How effective is your internal communication? You need to identify problem areas, set goals and align them with business objectives, use the latest technology, select internal champions, and – of course – invest in your content.
A decade back, internal communication was limited to announcements by senior management. However, an increasing number of companies are beginning to realize that the scope of communication needs to be far broader. It needs to be interactive and encompass your employees’ voices.
Moreover, in today’s fast-paced global marketplace, how well your company can compete depends on how quickly you can adapt and execute. Your speed of execution depends on how well you internally communicate – and work together as one powerful streamlined company.
How do you make the transition to a more contemporary form of communication that makes your organization more agile and responsive to market trends?
Here are 6 powerful tips for improving your internal communication:
1. Identify Bottlenecks
To improve your internal communication system, begin by identifying what's not working so well.
Take feedback from your people across levels and departments about the communication bottlenecks that they face. In addition, ask them indirect questions about their work that indicate how streamlined communication channels are.
For example, ask questions like:
How well do your employees understand the organization's goals and objectives?
Low levels of awareness indicate that the top management needs to communicate their goals better.
How smoothly do inter-departmental tasks get done?
Inter-departmental tasks that take excessive time, or lead to friction are an indication that communication channels are far from perfect.
2. Set Goals
Decide on the different aspects of internal communication that you want to work on – communication from leadership, resource libraries, peer-peer communication, etc. Set a clear agenda for what you want to achieve in terms of each aspect based on the feedback that you have gathered.
Create an internal communication strategy document by consulting with your C-level executives and other key people across the organization. Having a unified communication plan that stakeholders agree with makes the difference between success and failure.
Your communication plan should lay out the different types of communication involved, assign responsibilities, the tools to be used, milestones, dates and how you measure success.
3. Sync with Business Objectives
Internal communication measures often do not get the importance they deserve because it's difficult to mentally connect it with business success.
Therefore, make a point to map your internal communication goals to business objectives. For instance, if one business goal for the quarter is to acquire 15% more customers, define an internal communication goal that supports that objective.
This will make it far easier for you to get buy-in from all levels across the company. People will adopt your internal communication activities far more quickly.
4. Use the Latest Technology
To improve your internal communication stop using outdated systems like intranets that have very low usage rates and are – honestly – boring! Adopt SaaS tools like Smarp that are designed for the millennial workforce.
A great tool will support the easy deployment of great content and encourage sharing. It should be accessible on mobile devices that people can use on the go. Today, with offices and employees spread across locations, you need online tools that can facilitate better communication for remote workers.
SaaS tools can also be rolled out quickly, are scalable as your company grows and cost far less than traditional tools.
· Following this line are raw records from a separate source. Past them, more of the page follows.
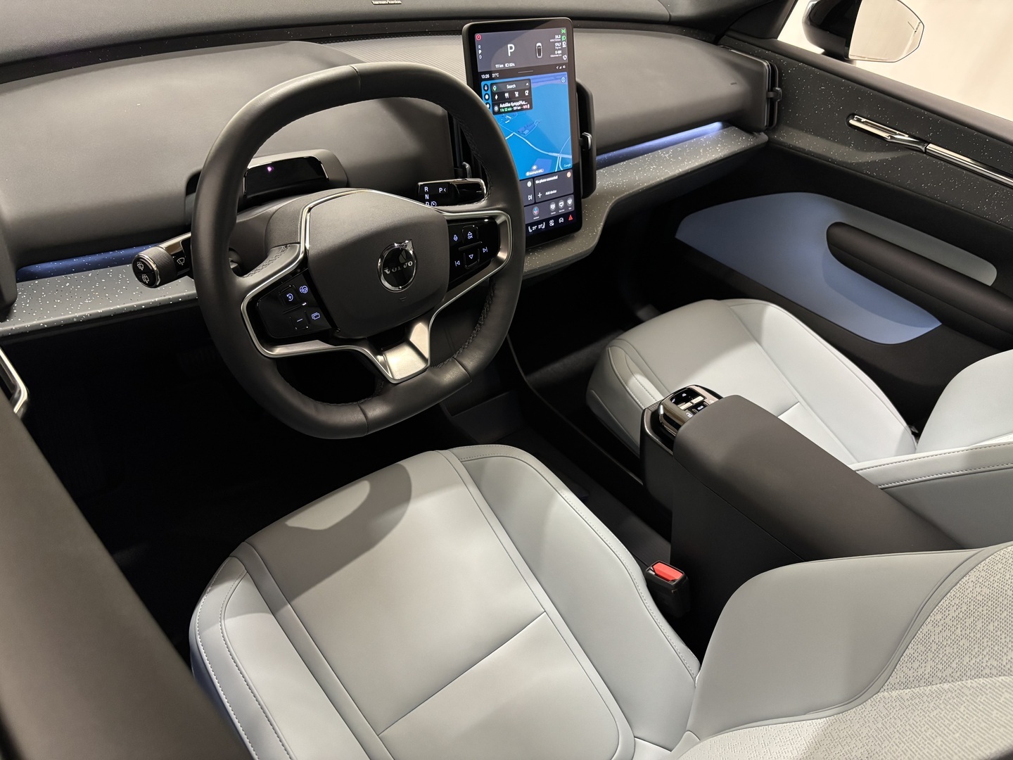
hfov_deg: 67.3
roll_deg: -14.1
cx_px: 506
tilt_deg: -39.4
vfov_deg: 53.1
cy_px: 380
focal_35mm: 26
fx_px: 761
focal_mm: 5.96
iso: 500
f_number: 1.6
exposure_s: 1/30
All these factors also make it easier for you to get the nod from your CFO and CTO!
5. Select Champions
Any organizational initiative needs internal champions to succeed. Your internal communication plan will need champions who will help promote, execute and grow the initiative. You need to select not only people in key leadership positions, but other people across levels who are influential.
For instance, if an influential person uses and promotes your new internal communication app, others will follow and your adoption rates will rise.
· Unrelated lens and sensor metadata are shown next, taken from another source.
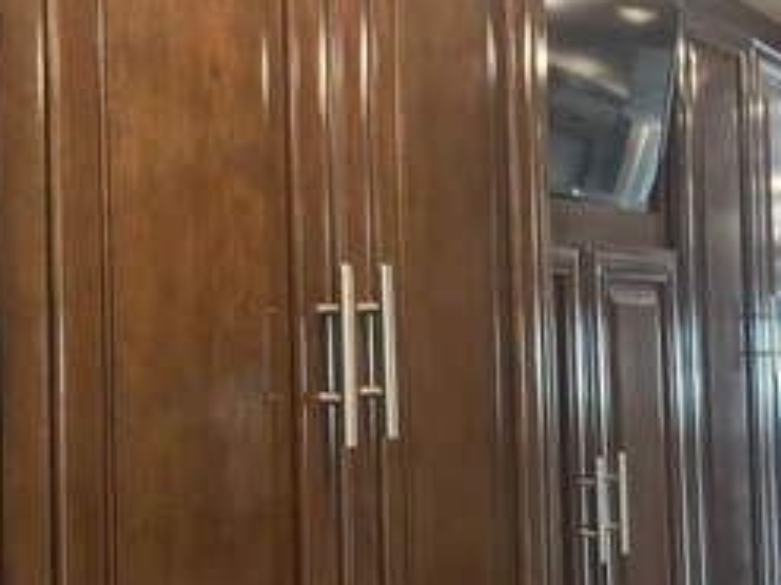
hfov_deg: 40.5
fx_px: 1060
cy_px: 310
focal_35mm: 47
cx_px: 386
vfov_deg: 30.8
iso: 400
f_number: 1.8
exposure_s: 1/30
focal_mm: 3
Identify people who understand the value of good communication and bring them on board as champions.
6. Create Great Content
Great internal communication is about creating a dialogue. Whatever form of content you create for internal communication – articles, videos or podcasts – have systems that allow people to comment on and share that content.
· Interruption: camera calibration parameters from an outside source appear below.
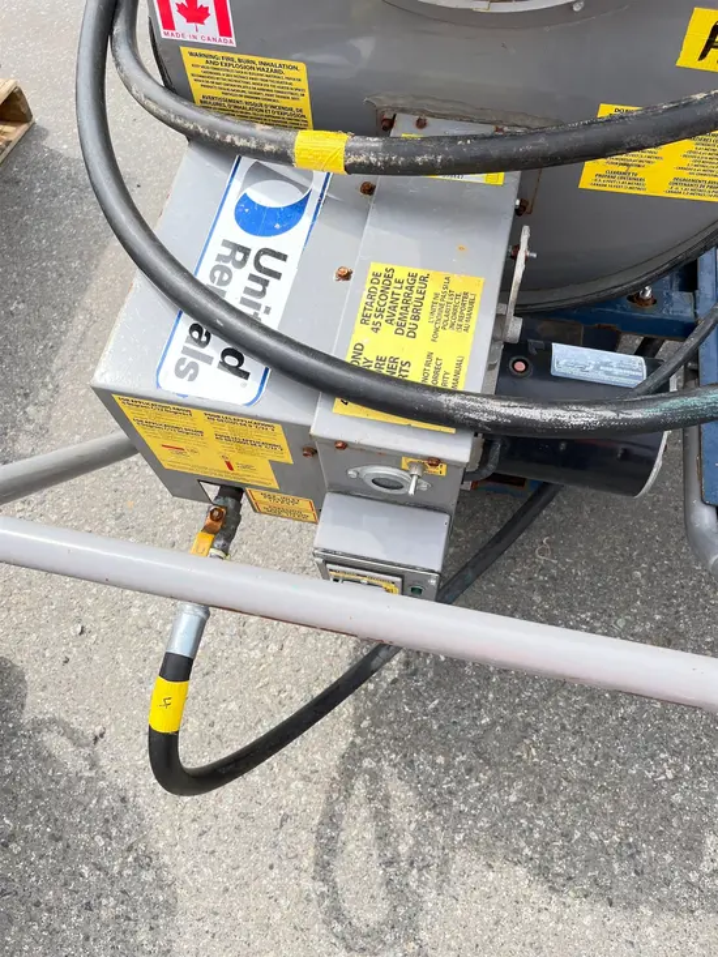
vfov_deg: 67.3
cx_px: 359
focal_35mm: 26
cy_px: 478
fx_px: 719
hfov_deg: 53.1
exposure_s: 1/1186
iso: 50
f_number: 1.6
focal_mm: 5.1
You should also use quizzes and surveys that give you insights about what people are thinking:
What are their concerns? What’s keeping them from working at their productive best? How happy are they with the company?
Essentially, your content should not be a means to just disseminate information, but to spark conversation and understand your people too. These answers will help you increase employee engagement, productivity and employee retention.
Apply the Japanese principle of ‘Kaizen’ or continuous improvement to internal communication. The better you communicate, the more successful your organization will be.